Algorithms and data structures are fundamental to efficient code and good software design. Creating and designing excellent algorithms is required for being an exemplary programmer. This repository's goal is to demonstrate how to correctly implement common data structures and algorithms in the simplest and most elegant ways.
Data Structures are the programmatic way of storing data so that data can be used efficiently. Almost every enterprise application uses various types of data structures in one or the other way. This repository will give you a great understanding on Data Structures needed to understand the complexity of enterprise level applications and need of algorithms, and data structures.
From the data structure point of view, following are some important categories of algorithms:
- Search − Algorithm to search an item in a data structure.
- Sort − Algorithm to sort items in a certain order.
- Insert − Algorithm to insert item in a data structure.
- Update − Algorithm to update an existing item in a data structure.
- Delete − Algorithm to delete an existing item from a data structure.
Algorithms are often quite different from one another, though the objective of these algorithms is the same. For example, we know that a set of numbers can be sorted using different algorithms. The number of comparisons performed by one algorithm may vary with others for the same input. Hence, the time complexity of those algorithms may differ. At the same time, we need to calculate the memory space required by each algorithm.
Analysis of algorithm is the process of analyzing the problem-solving capability of the algorithm in terms of the time and size required (the size of memory for storage while implementation). However, the main concern of the analysis of algorithms is the required time or performance.
One naive way of doing this is – implement both the algorithms and run the two programs on your computer for different inputs and see which one takes less time. There are many problems with this approach to the analysis of algorithms.
- It might be possible that for some inputs, the first algorithm performs better than the second. And for some inputs second performs better.
- It might also be possible that for some inputs, the first algorithm performs better on one machine and the second works better on other machines for some other inputs.
Efficiency of an algorithm can be analyzed at two different stages, before implementation and after implementation. They are the following −
- A Priori Analysis − This is a theoretical analysis of an algorithm. Efficiency of an algorithm is measured by assuming that all other factors, for example, processor speed, are constant and have no effect on the implementation.
- A Posterior Analysis − This is an empirical analysis of an algorithm. The selected algorithm is implemented using programming language. This is then executed on target computer machine. In this analysis, actual statistics like running time and space required, are collected.

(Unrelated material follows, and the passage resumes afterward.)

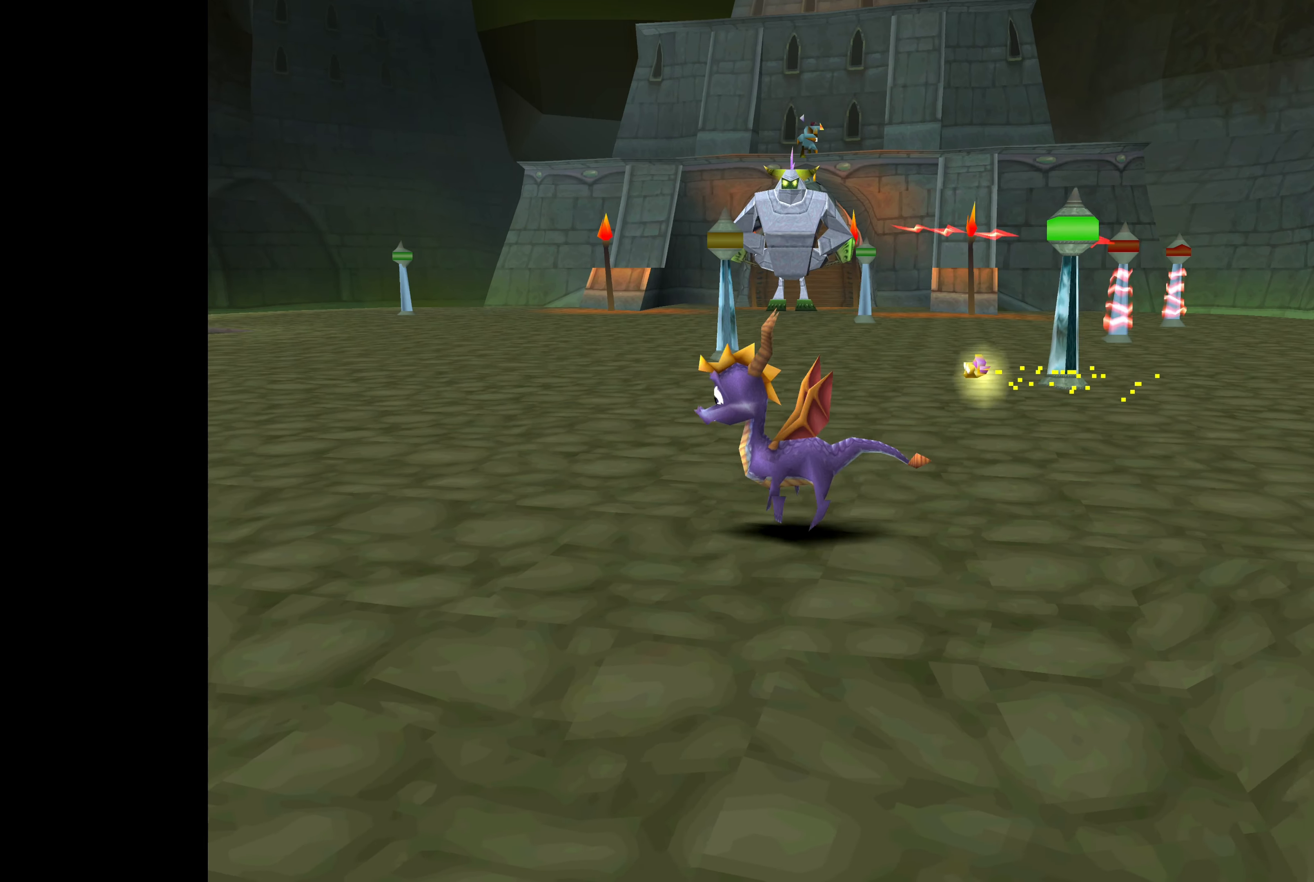
{"buttons": [], "left_stick": "center", "right_stick": "center", "events": []}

Space complexity of an algorithm represents the amount of memory space required by the algorithm in its life cycle. The space required by an algorithm is equal to the sum of the following two components −
- A fixed part that is a space required to store certain data and variables, that are independent of the size of the problem. For example, simple variables and constants used, program size, etc.
- A variable part is a space required by variables, whose size depends on the size of the problem. For example, dynamic memory allocation, recursion stack space, etc.

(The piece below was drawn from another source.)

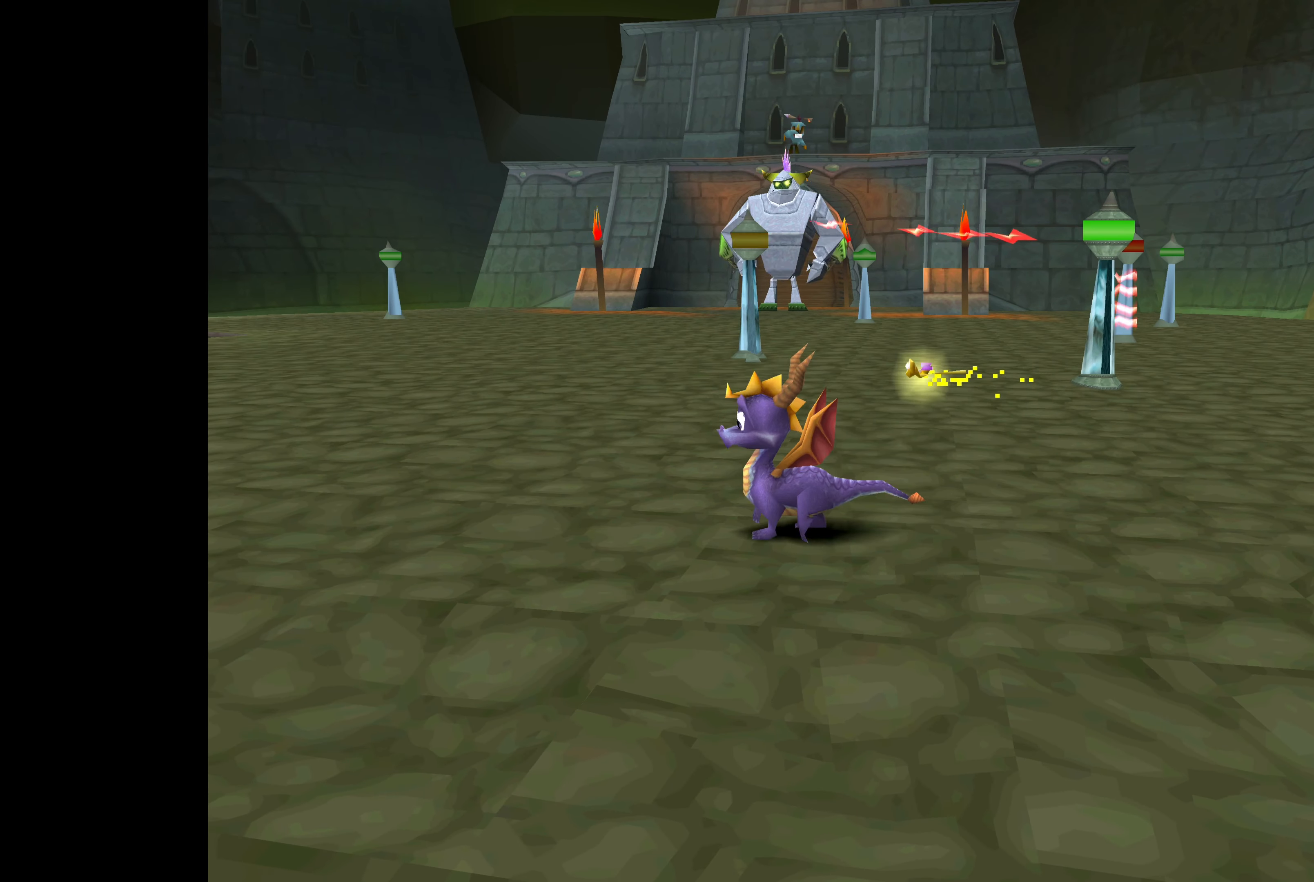
{"buttons": [], "left_stick": "center", "right_stick": "center", "events": []}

Time complexity of an algorithm represents the amount of time required by the algorithm to run to completion. Time requirements can be defined as a numerical function T(n), where T(n) can be measured as the number of steps, provided each step consumes constant time.
For example, addition of two n-bit integers takes n steps. Consequently, the total computational time is T(n) = c ∗ n, where c is the time taken for the addition of two bits. Here, we observe that T(n) grows linearly as the input size increases.
In Asymptotic Analysis, the performance of an algorithm is evaluated in terms of input size (we don’t measure the actual running time). We calculate, how the time (or space) taken by an algorithm increases with the input size.
There are three cases to analyze an algorithm:
- The Worst Case
- Average Case
- Best Case
- Worst case - In the worst case analysis, we calculate upper bound on running time of an algorithm. We must know the case that causes maximum number of operations to be executed. For example in Linear Search, the worst case happens when the element to be searched is not present in the array. the worst case time complexity of linear search would be Θ(n).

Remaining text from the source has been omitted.